Algorithms Every Programmer Should Know: Reservoir Sampling - timr
https://www.omniref.com/ruby/gems/stream_sampler/0.0.1/symbols/StreamSampler?#annotation=4094626&line=2
======
eridius
This algorithm was introduced with the premise

> _" I have a database table with #{17.kajillion} records, and I want to take
> a random sample of #{X} of them. How can I do this efficently?"_

And goes on to say that something like `YourBigTable.all.sample(X)` is bad in
time and space. And the link that explains why doing `ORDER BY RANDOM()` is
bad lists one reason being that generation of random numbers is relatively
expensive.

But these problems aren't solved by reservoir sampling. Reservoir sampling is
still O(N), and it requires generating a random number for every element. It
still beats `ORDER BY RANDOM()` because it doesn't have to sort the numbers
(or even keep them all in memory at the same time).
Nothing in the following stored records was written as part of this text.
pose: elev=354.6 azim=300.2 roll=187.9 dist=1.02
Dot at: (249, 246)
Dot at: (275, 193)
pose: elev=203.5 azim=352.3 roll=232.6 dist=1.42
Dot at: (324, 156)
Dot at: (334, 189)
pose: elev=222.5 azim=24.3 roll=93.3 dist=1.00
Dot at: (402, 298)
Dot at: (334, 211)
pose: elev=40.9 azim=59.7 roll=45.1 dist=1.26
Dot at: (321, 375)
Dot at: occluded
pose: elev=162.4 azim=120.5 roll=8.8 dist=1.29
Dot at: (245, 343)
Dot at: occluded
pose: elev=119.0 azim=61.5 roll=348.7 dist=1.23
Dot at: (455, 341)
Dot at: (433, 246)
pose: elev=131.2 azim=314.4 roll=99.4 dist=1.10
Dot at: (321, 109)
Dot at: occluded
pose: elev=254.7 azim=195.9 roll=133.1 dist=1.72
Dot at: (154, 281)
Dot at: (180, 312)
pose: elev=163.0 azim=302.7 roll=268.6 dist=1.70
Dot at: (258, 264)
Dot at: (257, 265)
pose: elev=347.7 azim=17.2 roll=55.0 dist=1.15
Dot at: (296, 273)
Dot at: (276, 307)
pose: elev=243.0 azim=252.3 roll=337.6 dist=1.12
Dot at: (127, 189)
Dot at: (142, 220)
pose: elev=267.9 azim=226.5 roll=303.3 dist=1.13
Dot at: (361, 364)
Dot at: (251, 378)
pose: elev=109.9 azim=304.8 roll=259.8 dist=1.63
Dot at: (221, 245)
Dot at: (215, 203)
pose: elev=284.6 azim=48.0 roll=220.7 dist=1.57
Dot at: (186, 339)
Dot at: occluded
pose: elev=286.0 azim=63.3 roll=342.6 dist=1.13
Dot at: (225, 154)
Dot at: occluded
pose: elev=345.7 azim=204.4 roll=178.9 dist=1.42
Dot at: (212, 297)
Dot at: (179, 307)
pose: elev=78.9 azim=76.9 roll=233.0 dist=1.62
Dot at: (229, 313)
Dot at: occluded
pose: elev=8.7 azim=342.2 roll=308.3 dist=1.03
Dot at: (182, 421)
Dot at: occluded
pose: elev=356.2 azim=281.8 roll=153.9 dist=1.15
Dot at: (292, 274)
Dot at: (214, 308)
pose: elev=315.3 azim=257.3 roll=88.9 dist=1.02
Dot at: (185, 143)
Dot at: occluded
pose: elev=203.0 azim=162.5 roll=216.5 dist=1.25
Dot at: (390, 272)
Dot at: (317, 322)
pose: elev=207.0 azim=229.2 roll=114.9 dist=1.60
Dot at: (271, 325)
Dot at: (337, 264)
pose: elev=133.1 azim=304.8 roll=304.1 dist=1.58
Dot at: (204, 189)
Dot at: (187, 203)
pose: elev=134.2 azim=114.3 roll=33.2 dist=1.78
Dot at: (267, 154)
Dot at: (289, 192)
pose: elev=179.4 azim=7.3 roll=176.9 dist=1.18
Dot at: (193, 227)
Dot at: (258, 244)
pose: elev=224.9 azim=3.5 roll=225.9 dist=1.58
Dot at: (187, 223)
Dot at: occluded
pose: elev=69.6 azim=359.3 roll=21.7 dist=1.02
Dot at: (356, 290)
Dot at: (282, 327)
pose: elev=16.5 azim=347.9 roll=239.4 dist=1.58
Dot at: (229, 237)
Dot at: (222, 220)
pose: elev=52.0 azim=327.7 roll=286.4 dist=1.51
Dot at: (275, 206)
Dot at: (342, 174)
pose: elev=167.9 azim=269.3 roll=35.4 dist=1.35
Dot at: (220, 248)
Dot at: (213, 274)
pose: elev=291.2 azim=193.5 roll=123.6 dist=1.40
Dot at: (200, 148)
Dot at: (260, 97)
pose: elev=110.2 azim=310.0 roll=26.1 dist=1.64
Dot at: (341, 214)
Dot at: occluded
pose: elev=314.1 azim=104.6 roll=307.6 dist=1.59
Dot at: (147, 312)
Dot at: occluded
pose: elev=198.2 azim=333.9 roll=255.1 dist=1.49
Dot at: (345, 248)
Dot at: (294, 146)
But that doesn't make it a
good choice.

More generally, reservoir sampling is appropriate when you _don 't know the
size of the set beforehand_. But in the premise, we do know the size of the
set. And if you know the size of the set (and have some way to address
arbitrary elements), then randomly generating a set of X indices is going to
be much simpler and faster. Yeah, you have to deal with duplicate indices, but
that's an easy problem to solve.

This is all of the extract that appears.